Exercise brief:
Across the whole listing, find how many lines contain "南会津郡計", then write that number and nothing else.

[Start of section]

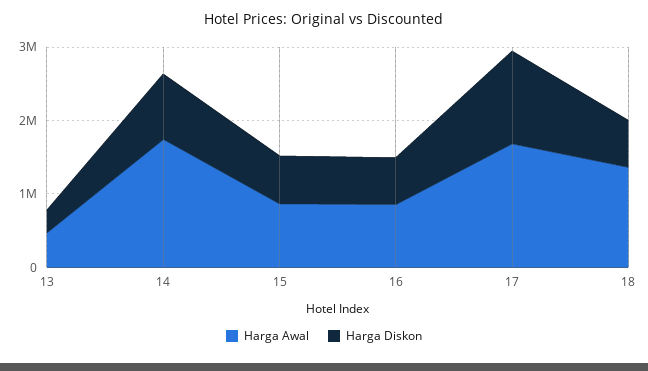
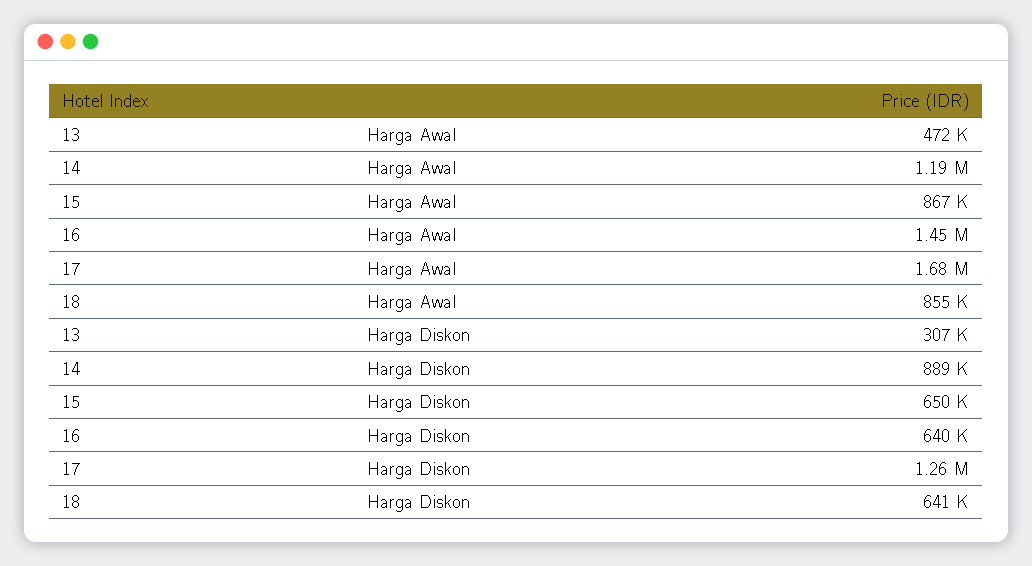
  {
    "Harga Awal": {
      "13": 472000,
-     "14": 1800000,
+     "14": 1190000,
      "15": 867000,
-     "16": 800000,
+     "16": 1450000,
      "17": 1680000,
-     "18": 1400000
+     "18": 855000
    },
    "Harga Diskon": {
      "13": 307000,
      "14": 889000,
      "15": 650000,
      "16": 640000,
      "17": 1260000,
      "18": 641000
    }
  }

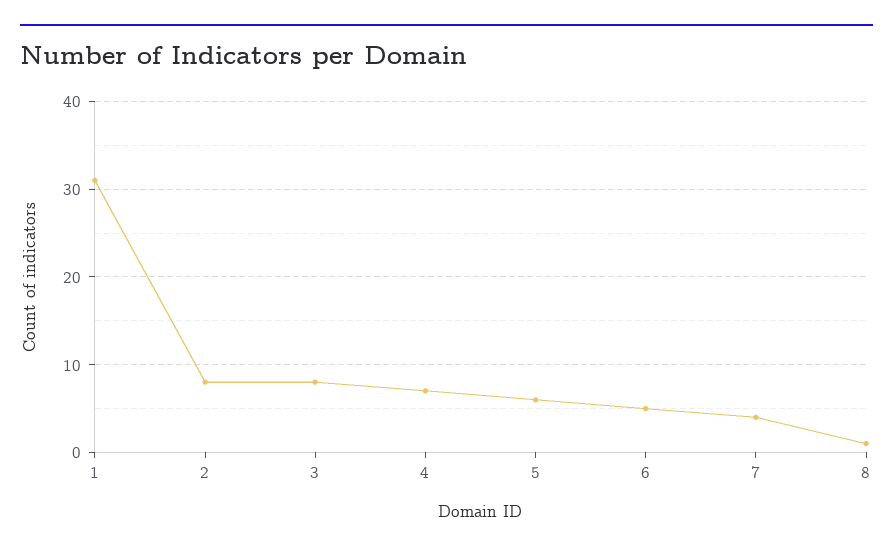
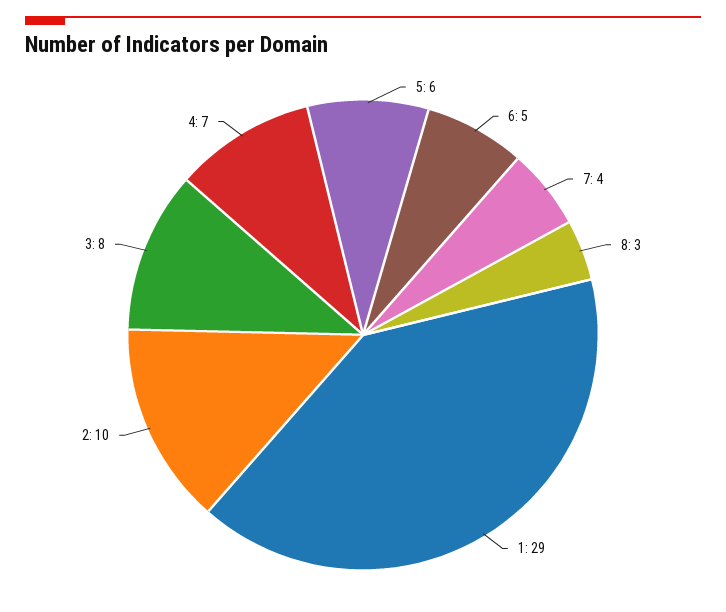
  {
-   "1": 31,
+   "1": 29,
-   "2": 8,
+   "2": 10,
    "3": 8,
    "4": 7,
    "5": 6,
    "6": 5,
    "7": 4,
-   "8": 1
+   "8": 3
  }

[End of section]
[Start of section]

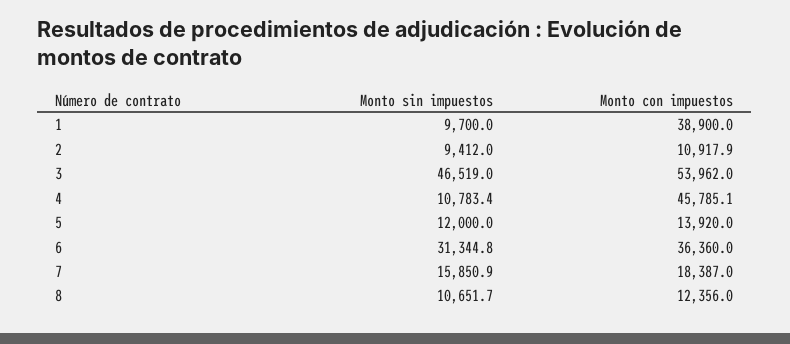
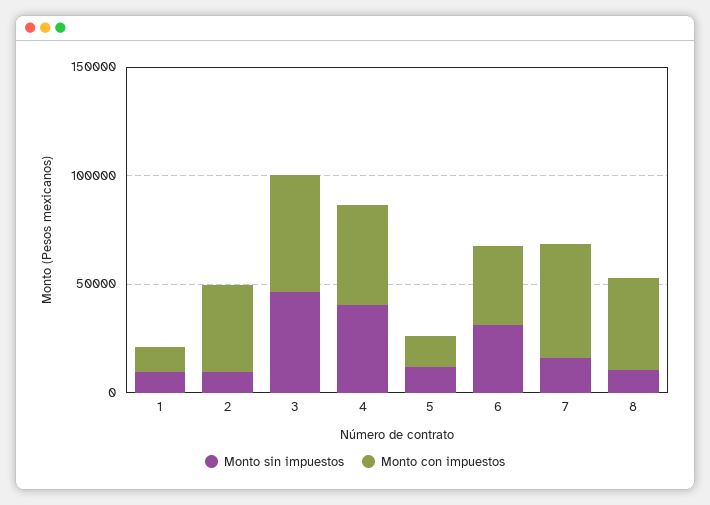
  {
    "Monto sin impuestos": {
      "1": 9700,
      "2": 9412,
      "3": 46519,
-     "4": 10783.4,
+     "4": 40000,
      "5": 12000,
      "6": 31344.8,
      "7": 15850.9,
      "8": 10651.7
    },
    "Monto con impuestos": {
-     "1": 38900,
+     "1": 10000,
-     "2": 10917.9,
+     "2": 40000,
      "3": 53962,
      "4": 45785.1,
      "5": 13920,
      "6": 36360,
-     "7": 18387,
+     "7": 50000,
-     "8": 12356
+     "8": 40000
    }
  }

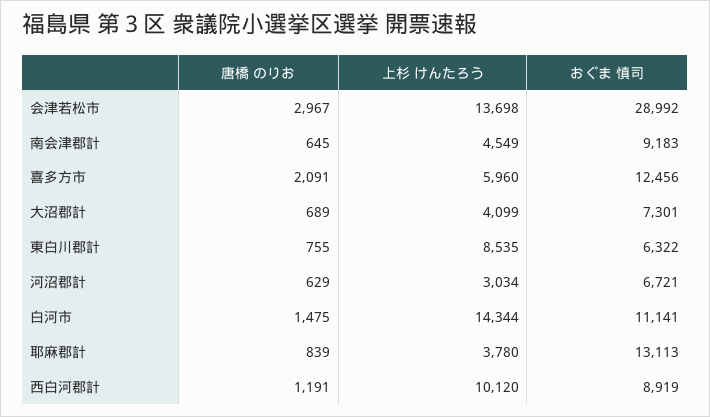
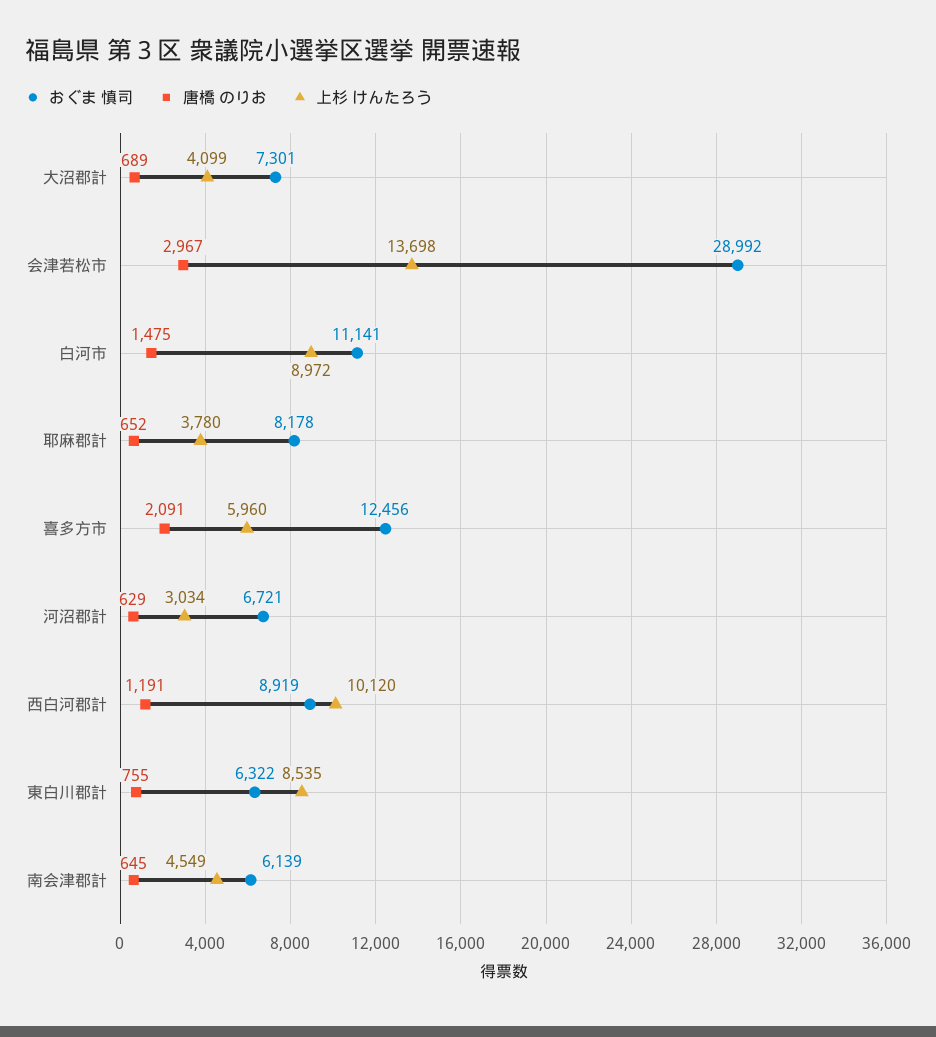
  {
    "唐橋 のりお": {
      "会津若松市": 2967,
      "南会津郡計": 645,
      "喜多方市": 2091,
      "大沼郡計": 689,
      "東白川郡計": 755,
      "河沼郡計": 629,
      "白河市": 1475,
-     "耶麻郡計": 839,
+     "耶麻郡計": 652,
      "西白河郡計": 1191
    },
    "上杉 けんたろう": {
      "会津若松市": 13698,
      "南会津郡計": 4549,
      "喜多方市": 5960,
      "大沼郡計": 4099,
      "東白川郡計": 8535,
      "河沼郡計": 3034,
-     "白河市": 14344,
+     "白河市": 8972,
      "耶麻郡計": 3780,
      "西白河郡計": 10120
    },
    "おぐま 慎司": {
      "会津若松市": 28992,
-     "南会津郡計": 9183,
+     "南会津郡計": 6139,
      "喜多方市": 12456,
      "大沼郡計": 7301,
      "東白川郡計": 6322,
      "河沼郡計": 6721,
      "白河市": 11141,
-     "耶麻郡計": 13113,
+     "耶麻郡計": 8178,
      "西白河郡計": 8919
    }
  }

[End of section]
[Start of section]

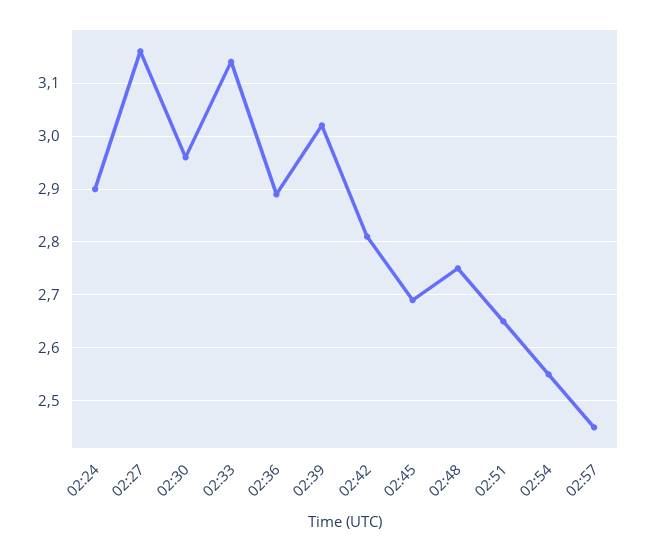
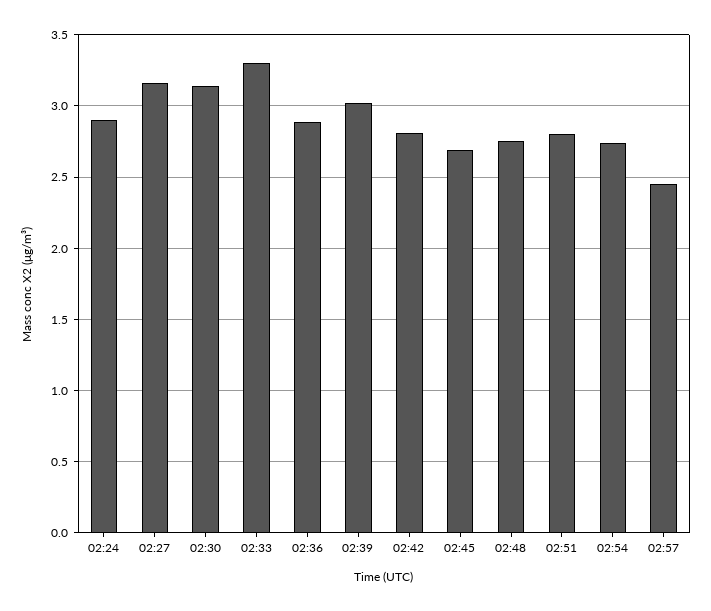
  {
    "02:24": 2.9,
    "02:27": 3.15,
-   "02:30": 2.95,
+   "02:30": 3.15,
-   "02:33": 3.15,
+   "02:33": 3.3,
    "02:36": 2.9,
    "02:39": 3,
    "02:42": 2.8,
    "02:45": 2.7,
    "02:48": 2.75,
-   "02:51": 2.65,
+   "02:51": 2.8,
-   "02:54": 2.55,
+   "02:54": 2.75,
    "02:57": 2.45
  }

[End of section]

Exercise result:
4